Just like in life, who hasn’t had a few hard knocks?” These true words come from Pam Lyken, who along with her brother Cory are behind Black Diamond’s Hard Knox Brewery. With roots in the area, the pair set out to pay homage to the hard-toiling miners and ranchers of Southern Alberta. (While you’re there, stop to admire the artful metal tap pulls carved in the shape of miners.) The name is also a nod to their master brewer Isaac Privett, who hails from Knoxville, Tennessee. He and his wife now call Black Diamond home.
Sip on a flight of Dusty Trail, a dry hoppy American IPA, or Grunt Work, a malty Vienna-style beer. Then raise a glass to the hard-working miners and ranchers whose pictures hang on the walls of the tap room from days gone by.
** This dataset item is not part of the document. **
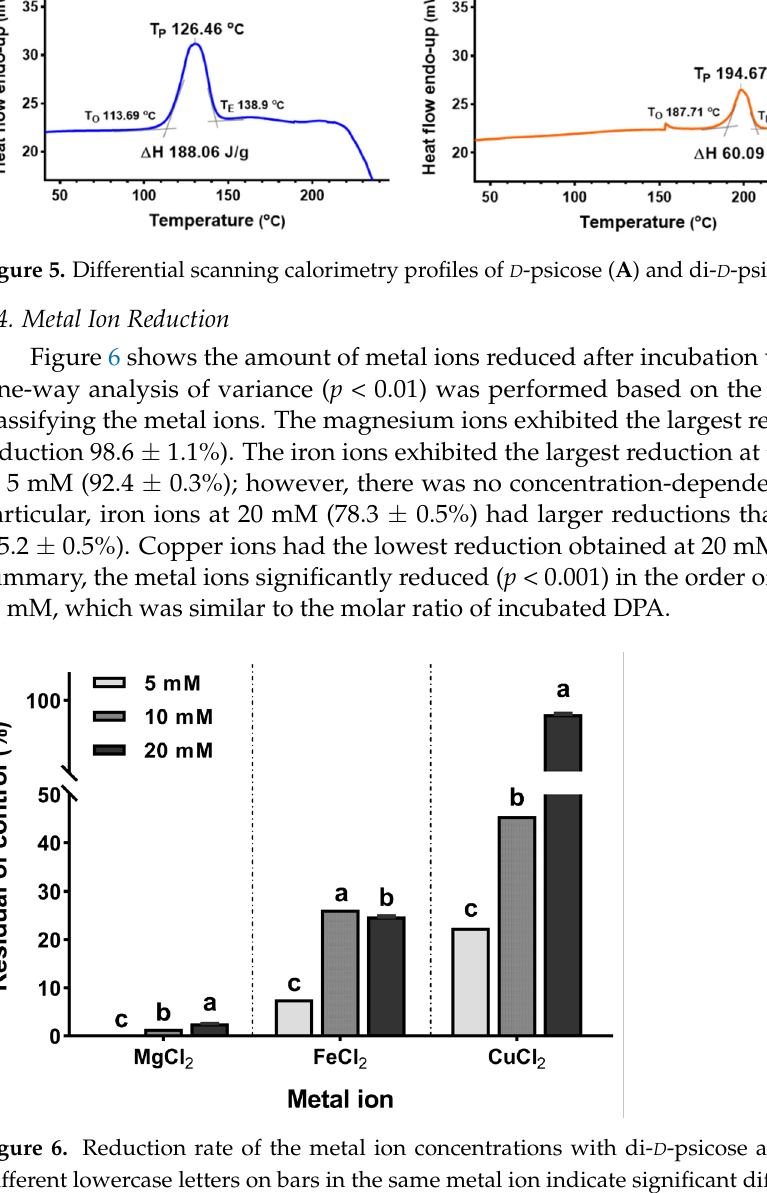
Figure 6. Reduction rate of the metal ion concentrations with di- D -psicose anhydride (10 mM). Different lowercase letters on bars in the same metal ion indicate significant differences by Tukey– Kramer honestly significant difference test ( p < 0.05).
Hard Knox doesn’t have a full menu, but you’ll be satisfied with their salty snacks – European soft pretzels, hot dogs and beer nuts – that are a perfect match with their beers. You can also order in from several local restaurants or bring your own grub. They don’t mind; they just want you to sit back and relax and savour the fruits of their hard labour.
If this place had been around, oh about a century ago, you might have tied your horse up out front. But these days, just pull your car into the parking lot or walk in from downtown Cochrane’s main drag. Looking like a weathered metal-roofed barn from back in the day, Half Hitch plays up to the town’s ranching roots with a multi-generation modern-day family running the operation.
The horseshoe-shaped bar is the choice spot to relax and pick from 12 taps of locally made beer. You’ll always find a half a dozen or so of Half Hitch’s flowing, but also many other choices from Alberta’s ever-expanding beer scene. It’s how they like to operate, community-forward, sharing the hop-filled love from across the province. If you’re not a beer connoisseur, no problem. Choose your sips based on the cheeky names of their beers, like Papa Bear, Shotgun Wedding and Farmer’s Daughter, which all come with a tall tale that’ll make you smile.
The menu reads like something you’d might find at a Sunday barbecue out in the country and much of it is in collaboration with their neighbours. Like the Community Collaboration Burger, where $2 from every burger that’s ordered goes to a local charity.
It’s down-home goodness done in a sincerely fun manner.